Body or hand keypoint data:
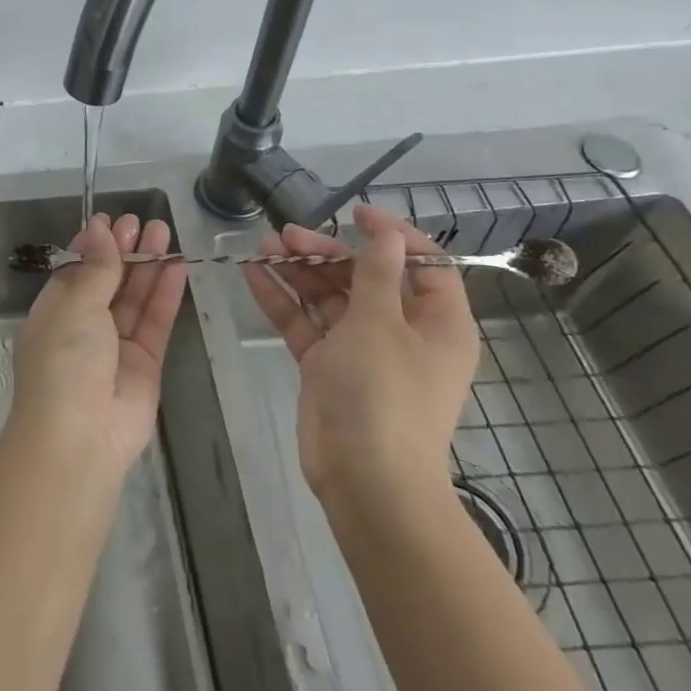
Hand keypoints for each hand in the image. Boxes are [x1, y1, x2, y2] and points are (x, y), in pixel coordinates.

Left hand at [11, 212, 187, 472]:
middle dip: (125, 251)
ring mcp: (116, 346)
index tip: (112, 220)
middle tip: (144, 221)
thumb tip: (98, 227)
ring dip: (148, 265)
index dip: (94, 245)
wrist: (81, 437)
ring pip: (135, 298)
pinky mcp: (145, 363)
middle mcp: (84, 326)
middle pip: (109, 280)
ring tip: (165, 231)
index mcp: (55, 312)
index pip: (76, 270)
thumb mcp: (75, 306)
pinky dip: (166, 294)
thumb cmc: (64, 362)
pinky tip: (177, 265)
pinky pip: (156, 321)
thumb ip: (96, 268)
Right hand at [243, 203, 478, 507]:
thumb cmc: (384, 393)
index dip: (393, 235)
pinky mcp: (328, 367)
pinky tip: (253, 275)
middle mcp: (403, 332)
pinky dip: (283, 300)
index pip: (424, 265)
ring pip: (330, 298)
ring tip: (263, 246)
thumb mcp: (381, 323)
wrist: (365, 479)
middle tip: (287, 234)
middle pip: (365, 278)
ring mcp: (362, 351)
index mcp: (437, 323)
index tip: (355, 212)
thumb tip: (387, 234)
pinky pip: (306, 324)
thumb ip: (377, 273)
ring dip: (299, 271)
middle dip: (326, 253)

> [About this task]: All of the records need to be reproduced exactly, with each picture omitted.

> [Written solution]:
Hand keypoints for each hand in the image. Boxes are [x1, y1, x2, y2] and points are (x, y), in pixel coordinates.

Left hand at [11, 212, 187, 472]:
middle dip: (125, 251)
ring mcp: (116, 346)
index tip: (112, 220)
middle tip: (144, 221)
thumb tip: (98, 227)
ring dip: (148, 265)
index dip: (94, 245)
wrist: (81, 437)
ring pip: (135, 298)
pinky mcp: (145, 363)
middle mcp: (84, 326)
middle pip: (109, 280)
ring tip: (165, 231)
index mcp: (55, 312)
index pip: (76, 270)
thumb mcp: (75, 306)
pinky dip: (166, 294)
thumb cmc: (64, 362)
pinky tip: (177, 265)
pinky pip: (156, 321)
thumb ip: (96, 268)
Right hand at [243, 203, 478, 507]:
thumb cmc: (384, 393)
index dip: (393, 235)
pinky mcp: (328, 367)
pinky tip: (253, 275)
middle mcp: (403, 332)
pinky dip: (283, 300)
index pip: (424, 265)
ring pip: (330, 298)
ring tip: (263, 246)
thumb mcp: (381, 323)
wrist: (365, 479)
middle tip: (287, 234)
middle pip: (365, 278)
ring mcp: (362, 351)
index mcp: (437, 323)
index tip: (355, 212)
thumb tip: (387, 234)
pinky pip: (306, 324)
thumb ip: (377, 273)
ring dip: (299, 271)
middle dip: (326, 253)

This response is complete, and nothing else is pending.